In Exercises 9–16, find a basis for the eigenspace corresponding to each listed eigenvalue.

15.\(A = \left( {\begin{array}{*{20}{c}}4&2&3\\{ - 1}&1&{ - 3}\\2&4&9\end{array}} \right)\),\(\lambda = 3\)

Eigenvalue: Let \(\lambda \) is a scaler, \(A\) is an \(n \times n\) matrix and \({\bf{x}}\) is an eigenvector corresponding to \(\lambda \), \(\lambda \) is said to an eigenvalue of the matrix \(A\) if there exists a nontrivial solution \({\bf{x}}\) of \(A{\bf{x}} = \lambda {\bf{x}}\).

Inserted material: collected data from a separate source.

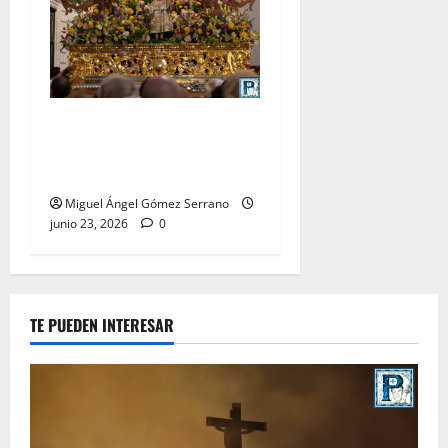
La procesión de la Divina
Pastora de San Dionisio, por
Miguel A. Gómez
Miguel Ángel Gómez Serrano
junio 23, 2026
0
TE PUEDEN INTERESAR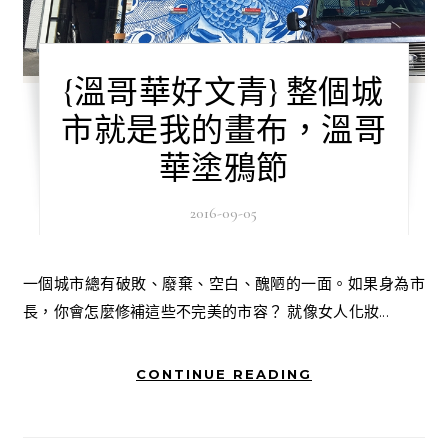
{溫哥華好文青} 整個城
市就是我的畫布，溫哥
華塗鴉節
2016-09-05
一個城市總有破敗、廢棄、空白、醜陋的一面。如果身為市
長，你會怎麼修補這些不完美的市容？ 就像女人化妝...
CONTINUE READING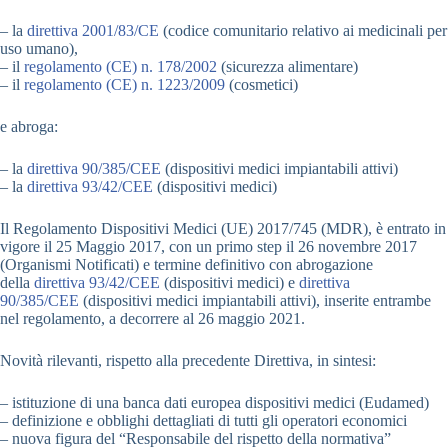
– la
direttiva 2001/83/CE
(codice comunitario relativo ai medicinali per
uso umano),
– il
regolamento (CE) n. 178/2002
(sicurezza alimentare)
– il
regolamento (CE) n. 1223/2009
(cosmetici)
e abroga:
– la
direttiva 90/385/CEE
(dispositivi medici impiantabili attivi)
– la
direttiva 93/42/CEE
(dispositivi medici)
Il Regolamento Dispositivi Medici (UE) 2017/745 (MDR), è entrato in
vigore il 25 Maggio 2017, con un primo step il 26 novembre 2017
(Organismi Notificati) e termine definitivo con abrogazione
della
direttiva 93/42/CEE
(dispositivi medici) e
direttiva
90/385/CEE
(dispositivi medici impiantabili attivi), inserite entrambe
nel regolamento, a decorrere al 26 maggio 2021.
Novità rilevanti, rispetto alla precedente Direttiva, in sintesi:
– istituzione di una banca dati europea dispositivi medici (Eudamed)
– definizione e obblighi dettagliati di tutti gli operatori economici
– nuova figura del “Responsabile del rispetto della normativa”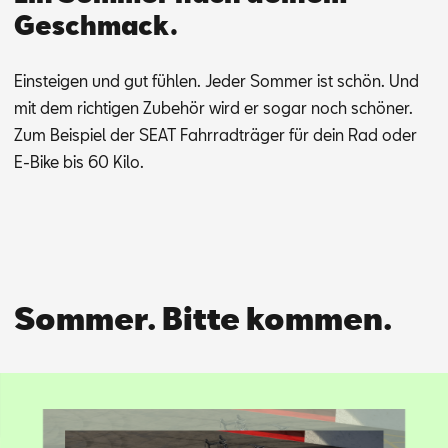
Geschmack.
Ein­stei­gen und gut füh­len. Je­der Som­mer ist schön. Und
mit dem rich­ti­gen Zu­be­hör wird er so­gar noch schö­ner.
Zum Bei­spiel der SEAT Fahr­rad­trä­ger für dein Rad oder
E-Bike bis 60 Kilo.
Sommer. Bitte kommen.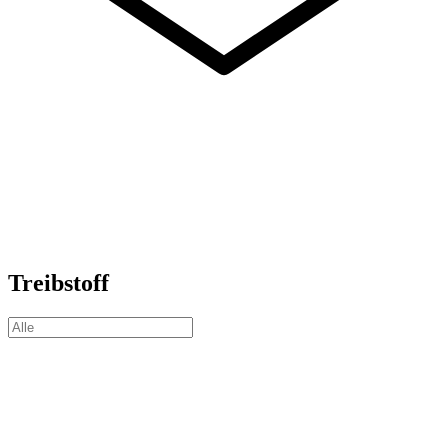
Treibstoff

Eigenvector: For a \(n \times n\) matrix \(A\), whose eigenvalue is \(\lambda \), the set of a subspace of \({\mathbb{R}^n}\) is known as an eigenspace, where a set of the subspace of is the set of all the solutions of \(\left( {A - \lambda I} \right){\bf{x}} = 0\).

The given matrix is \(A = \left( {\begin{array}{*{20}{c}}4&2&3\\{ - 1}&1&{ - 3}\\2&4&9\end{array}} \right)\), where \(\lambda = 3\).

As, \(\lambda = 3\) are the eigenvalue of the matrix \(A\), so they satisfy the equation \(A{\bf{x}} = \lambda {\bf{x}}\).

For \(\lambda = 3\), solve \(\left( {A - \lambda I} \right){\bf{x}} = 0\), for which first evaluate \(\left( {A - \lambda I} \right)\).

\(\begin{array}{c}\left( {A - 3I} \right) = \left( {\begin{array}{*{20}{c}}4&2&3\\{ - 1}&1&{ - 3}\\2&4&9\end{array}} \right) - 3\left( {\begin{array}{*{20}{c}}1&0&0\\0&1&0\\0&0&1\end{array}} \right)\\ = \left( {\begin{array}{*{20}{c}}4&2&3\\{ - 1}&1&{ - 3}\\2&4&9\end{array}} \right) - \left( {\begin{array}{*{20}{c}}3&0&0\\0&3&0\\0&0&3\end{array}} \right)\\ = \left( {\begin{array}{*{20}{c}}1&2&3\\{ - 1}&{ - 2}&{ - 3}\\2&4&6\end{array}} \right)\end{array}\)

Write the obtained matrix in the form of an augmented matrix, where for \(A{\bf{x}} = 0\), the augmented matrix given by \(\left( {\begin{array}{*{20}{c}}A&0\end{array}} \right)\).

\(\left( {\begin{array}{*{20}{c}}1&2&3&0\\{ - 1}&{ - 2}&{ - 3}&0\\2&4&6&0\end{array}} \right)\)

The obtained matrix is not in a reduced form, so reduce it in row echelon form by applying row operations.

\(\begin{gathered} \hfill \left( {\begin{array}{*{20}{c}} 1&2&3&0 \\ { - 1}&{ - 2}&{ - 3}&0 \\ 2&4&6&0 \end{array}} \right)\xrightarrow{{{R_2} \to {R_2} + {R_1}}}\left( {\begin{array}{*{20}{c}} 1&2&3&0 \\ 0&0&0&0 \\ 2&4&6&0 \end{array}} \right) \\ \hfill \xrightarrow({}){{{R_3} \to {R_3} - 2{R_1}}}\left( {\begin{array}{*{20}{c}} 1&2&3&0 \\ 0&0&0&0 \\ 0&0&0&0 \end{array}} \right) \\ \end{gathered} \)

Write a system of equations corresponding to the obtained matrix.

\(\begin{array}{c}{x_1} + 2{x_2} + 3{x_3} = 0\\{x_2},{x_3},{\rm{ free variables}}\end{array}\)

As \({x_2},{x_3}\) are free variables, then;

\({x_1} = - 2{x_2} - 3{x_3}\)

So, the general solution is given as:

\(\left( {\begin{array}{*{20}{c}}{{x_1}}\\{{x_2}}\\{{x_3}}\end{array}} \right) = {x_2}\left( {\begin{array}{*{20}{c}}{ - 2}\\1\\0\end{array}} \right) + {x_3}\left( {\begin{array}{*{20}{c}}{ - 3}\\0\\1\end{array}} \right)\)

So, \(\left\{ {\left( {\begin{array}{*{20}{c}}{ - 2}\\1\\0\end{array}} \right),\left( {\begin{array}{*{20}{c}}{ - 3}\\0\\1\end{array}} \right)} \right\}\) is the basis for the eigenspace for \(\lambda = 3\).